I am confused on dealing with the positive or negative sign when finding the two square roots of a complex number. For example I am solving a similar question to the one here: link
In the answer it is written: $$z^{1/2}=\sqrt{9\left(\cos\frac{\pi}{3}+i\sin \frac{\pi}{3}\right)}$$
Then: $$=\color{red}3\left(\cos\left(2k\pi+\frac{\pi}{3}\right)+i\sin \left(2k\pi+\frac{\pi}{3}\right)\right)^{1/2}$$
Wouldn't $\sqrt{9}$ result in $\pm 3$? Why did he take the positive root only?

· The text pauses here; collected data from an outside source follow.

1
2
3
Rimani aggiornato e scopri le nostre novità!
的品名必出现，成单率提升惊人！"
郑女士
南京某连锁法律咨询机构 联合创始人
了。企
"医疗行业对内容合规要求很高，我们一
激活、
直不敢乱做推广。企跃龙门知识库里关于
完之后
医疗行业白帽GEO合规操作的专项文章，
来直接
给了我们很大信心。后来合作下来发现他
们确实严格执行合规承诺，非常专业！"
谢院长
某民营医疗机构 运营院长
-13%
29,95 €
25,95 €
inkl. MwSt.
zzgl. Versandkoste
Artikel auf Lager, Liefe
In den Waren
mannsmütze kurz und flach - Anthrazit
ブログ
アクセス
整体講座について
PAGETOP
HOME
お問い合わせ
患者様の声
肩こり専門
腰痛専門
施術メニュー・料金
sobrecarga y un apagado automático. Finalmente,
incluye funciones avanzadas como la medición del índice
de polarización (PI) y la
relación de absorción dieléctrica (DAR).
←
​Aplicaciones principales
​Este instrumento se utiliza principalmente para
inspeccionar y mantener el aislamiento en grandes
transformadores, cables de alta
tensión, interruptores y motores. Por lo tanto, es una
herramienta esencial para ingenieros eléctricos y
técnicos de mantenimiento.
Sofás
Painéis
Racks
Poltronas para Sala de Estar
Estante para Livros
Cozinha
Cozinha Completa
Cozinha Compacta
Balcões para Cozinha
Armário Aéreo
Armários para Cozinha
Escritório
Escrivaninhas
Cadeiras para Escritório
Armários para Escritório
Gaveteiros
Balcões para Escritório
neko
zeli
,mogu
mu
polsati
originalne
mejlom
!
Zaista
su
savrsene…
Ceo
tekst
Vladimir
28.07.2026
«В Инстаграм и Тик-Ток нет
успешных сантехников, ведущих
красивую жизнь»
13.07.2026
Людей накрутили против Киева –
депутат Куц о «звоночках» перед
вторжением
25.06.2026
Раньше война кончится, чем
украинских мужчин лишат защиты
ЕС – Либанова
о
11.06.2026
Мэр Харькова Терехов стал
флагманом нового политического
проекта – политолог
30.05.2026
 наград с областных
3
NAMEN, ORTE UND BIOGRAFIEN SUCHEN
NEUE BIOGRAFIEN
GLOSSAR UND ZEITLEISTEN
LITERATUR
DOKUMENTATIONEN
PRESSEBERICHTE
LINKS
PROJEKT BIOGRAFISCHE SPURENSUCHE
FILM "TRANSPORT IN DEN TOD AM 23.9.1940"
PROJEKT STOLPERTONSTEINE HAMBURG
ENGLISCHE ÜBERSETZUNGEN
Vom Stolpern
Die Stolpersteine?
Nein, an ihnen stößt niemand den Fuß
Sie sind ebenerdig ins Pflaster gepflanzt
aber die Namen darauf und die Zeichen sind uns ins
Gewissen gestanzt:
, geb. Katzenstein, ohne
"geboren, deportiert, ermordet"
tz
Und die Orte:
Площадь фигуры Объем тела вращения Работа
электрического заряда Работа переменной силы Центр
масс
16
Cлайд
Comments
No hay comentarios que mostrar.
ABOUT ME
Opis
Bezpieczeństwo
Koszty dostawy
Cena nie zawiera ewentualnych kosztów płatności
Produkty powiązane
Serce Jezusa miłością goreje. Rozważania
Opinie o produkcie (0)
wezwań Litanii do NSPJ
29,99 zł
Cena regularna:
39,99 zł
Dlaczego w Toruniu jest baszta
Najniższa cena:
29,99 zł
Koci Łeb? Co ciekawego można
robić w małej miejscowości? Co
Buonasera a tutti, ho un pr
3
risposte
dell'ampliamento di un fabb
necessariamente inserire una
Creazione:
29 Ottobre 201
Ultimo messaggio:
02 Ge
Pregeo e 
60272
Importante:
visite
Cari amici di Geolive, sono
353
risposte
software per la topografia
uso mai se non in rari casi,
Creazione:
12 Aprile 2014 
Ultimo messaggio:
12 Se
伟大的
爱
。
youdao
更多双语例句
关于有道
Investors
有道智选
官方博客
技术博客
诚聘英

I understand that converting a number into polar form and using De Moivre's formula to find the square root would yield this general formula: $$(r(\cos(\theta)+ i \sin(\theta)))^{1/2} = ±\sqrt{r}(\cos(\theta/2) + i \sin(\theta/2))$$
And that is my source of confusion, I can't apperantly see how to deal with the $\pm$ sign. Considering that in the linked answer it was not there from the first place. I would love to be corrected on what I am misunderstanding.
Best Answer
If you read the full answer, it says the square root is
$$3\left(\cos\left(\frac{6k\pi+\pi}{6}\right)+i\sin \left(\frac{6k\pi+\pi}{6}\right)\right)$$ where $k=0, 1.$
The $k=0$ solution is
$$3\left(\cos\left(\frac{\pi}{6}\right)+i\sin \left(\frac{\pi}{6}\right)\right)$$ and the $k=1$ solution is $$3\left(\cos\left(\frac{7\pi}{6}\right)+i\sin \left(\frac{7\pi}{6}\right)\right).$$
Note that one solution is just the negative of the other.